Parue la même année, « Histoire philosophique de la Révolution de France » est signée Antoine-Fantin DESODOARDS, citoyen français. Le travail d’historien est plus sérieux ; toutefois s’y glissent quelques erreurs que l’on retrouve encore aujourd’hui. Le voyage du roi était-il connu ? D’après l’auteur, c’était de notoriété publique que le souverain cherchait à quitter Paris : « Depuis plusieurs mois ce voyage était publiquement l’objet de toutes les conversations. Les curieux de Paris allaient admirer chez un carrossier de la rue de Seine, une voiture de poste extraordinaire par sa grandeur, par sa forme et par les attentions minutieuses qu’avaient eu les artistes d’y multiplier tous les genres de commodités qui peuvent donner à des voyageurs les moyens de fournir une longue carrière sans mettre pied à terre. Cette voiture mystérieuse avait été commandée par un suédois qui passait dans le public pour l’amant de la reine, cette circonstance éveillait encore les soupçons ».
---------Le lecteur est seul juge pour savoir si ces détails sonnent vrai, mais là ou DESODOARDS se trompe, c’est quand il raconte le passage de la diligence à Sainte-Ménehould : « Arrivé sans accident à Sainte-Ménehould, à dix lieues de Mont-Médi, il pouvait y parvenir en moins de quatre heures. Au lieu d’achever cette course, il descend dans une maison appartenant à son valet de chambre et y passe trois heures entières, malgré les observations de la reine ». Plus loin, on lit : « S’il est permis de joindre des conjectures aux faits historiques constants et avérés, je pense que l’intention de Louis XVI n’était point de sortir de France et qu’en conséquence, les précautions pour assurer sa retraite dans Mont-Médi n’avaient pas été prises. () De là le peu de rapidité qu’il mit dans sa course, de là tout le séjour de trois heures entières qu’il fit dans Sainte-Ménehould, retard qui donnait le temps de le joindre à ceux qu’on aurait pu envoyer de Paris à sa poursuite, retard qui rendit impossible le reste de son voyage ».
---------Cet arrêt chez un serviteur n’a jamais eu lieu. Il est pur fruit de l’imagination de l’auteur, mais c’est peut-être de cet épisode qu’est née la légende qui veut que le monarque se soit arrêté dans la capitale argonnaise pour y manger des pieds de cochons.

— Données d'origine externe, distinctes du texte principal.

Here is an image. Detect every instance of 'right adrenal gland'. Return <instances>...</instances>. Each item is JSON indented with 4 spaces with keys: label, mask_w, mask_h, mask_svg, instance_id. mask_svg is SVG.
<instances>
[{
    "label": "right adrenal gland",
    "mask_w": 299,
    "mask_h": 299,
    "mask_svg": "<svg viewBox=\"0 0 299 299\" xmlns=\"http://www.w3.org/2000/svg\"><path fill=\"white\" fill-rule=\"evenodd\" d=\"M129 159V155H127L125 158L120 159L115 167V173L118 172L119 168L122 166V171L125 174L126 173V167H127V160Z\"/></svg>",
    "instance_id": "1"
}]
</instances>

---------Ce ne sont pas les seuls récits que l’on peut lire sur la fuite du roi, mais ils ont la particularité d’avoir été publiés en même temps, en 1797. Ces deux exemples illustrent comment on peut, à partir de petits détails, travestir l’histoire et créer des légendes.
---------L’orthographe des textes cités a été conservée telle qu’elle est utilisée dans les documents d’époque.
L. DELEMOTTE
Les falsifications les plus étonnantes et les plus durables que connurent les événements liés à la fuite de Varennes furent, sans aucun doute, celles qui affectent Jean-Baptiste DROUET. Il est bien souvent décrit comme un être frustre, alors que c’était un bourgeois cultivé, comme un républicain acharné, alors qu’il était, au moment des faits, favorable à une monarchie constitutionnelle.
---------Là, c’est l’image de Louis XVI qui est injustement altérée. Ses adversaires, y compris royalistes, l’ont parfois présenté comme un personnage qui ne maîtrisait pas ses penchants pour la table, quitte à mettre, ici, sa vie en danger.
---------Il serait facile d’aller piocher ici et là dans la montagne d’écrits sur la fuite avortée du roi, les éléments d’un étonnant florilège d’inepties souvent contradictoires (Drouet est tantôt un benêt, tantôt un calculateur machiavélique) dont les intentions sont évidentes. La plus étonnante est celle qui fait de lui le fils du maître de poste. Comment a-t-elle pu naître ? Son père ne fut jamais maître de poste, mais marchand de bois. C’est sa mère qui détenait cette fonction et la lui transmit lors de son mariage. Si les historiens « sérieux » ne s’y trompent pas, on peut supposer qu’un farfelu, certainement pour rabaisser le personnage, n’en a fait que le fils du maître de poste. Et c’est cette version qui fut prise en compte par les dictionnaires. Nous avons déjà pu obtenir des corrections chez certains éditeurs, mais l’erreur subsisterait encore dans certains ouvrages. Si vous en débusquez dans des éditions récentes, vous êtes priés de nous en avertir. On continuera notre action au service de la vérité historique.